Speaking today in Charlottesville, Virginia, the U.S. Federal Reserve Bank of Richmond President Jeffrey Lacker said he sees signs of increased consumer spending that, combined with the Fed’s aggressive monetary policy should help the american economy resume positive growth later this fiscal year.
From Reuters: “It now appears as if the pace of contraction is diminishing, and at some point later this year, activity will bottom out and begin expanding again,” Lacker said.
Mr. Lacker touched a bit on the topic of price levels too, saying he sees the threat of deflation as somewhat overstated.

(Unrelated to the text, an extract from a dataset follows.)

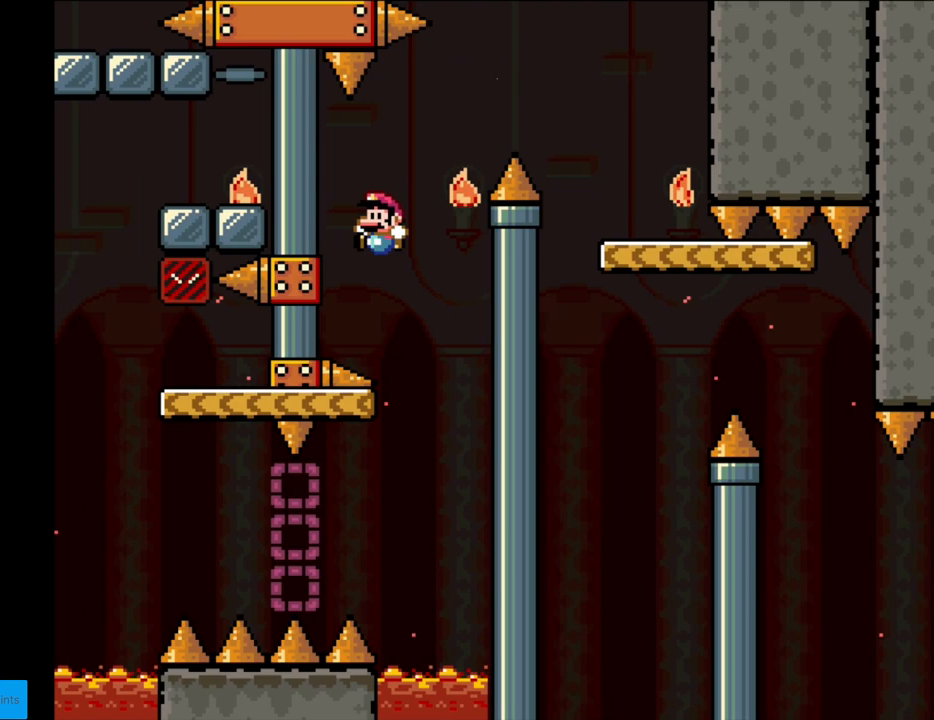
{"buttons": ["Y", "DPAD_RIGHT"], "events": [[117, "DPAD_LEFT", "up"], [317, "B", "up"], [350, "DPAD_RIGHT", "down"]]}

He underscored the fact that core inflation and the public’s inflation expectations are both still around 2%. However, Lacker said “those who fear ramped up inflation once the US recovers have identified a legitimate concern, and said it is up the Fed to manage this.”

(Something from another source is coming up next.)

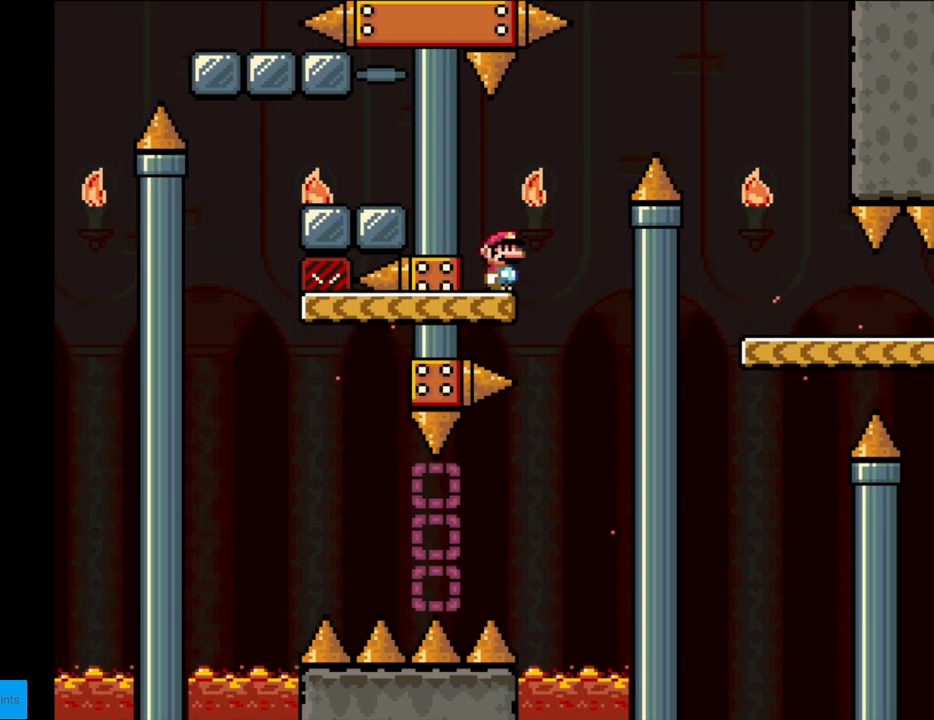
{"buttons": ["Y", "DPAD_RIGHT"], "events": [[67, "B", "down"], [183, "B", "up"], [233, "B", "down"], [383, "B", "up"]]}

Lacker also said he is comfortable with the current size of the Fed’s securities purchase programs.
From DJ: Last week, the Fed voted to maintain the size of its mortgage-related and Treasury securities purchase facilities at a total of $1.75 trillion. Of that total, $1.45 trillion is for agency and agency-backed mortgage backed securities purchases and $300 billion is for Treasurys.
“They’re sized about right…given how I’m expecting the recession to play out over the course of the year,” Lacker said following a speech.
Lacker also said he expects private-sector bank lending to increase as the economy recovers and said losses on legacy assets shouldn’t impede that process.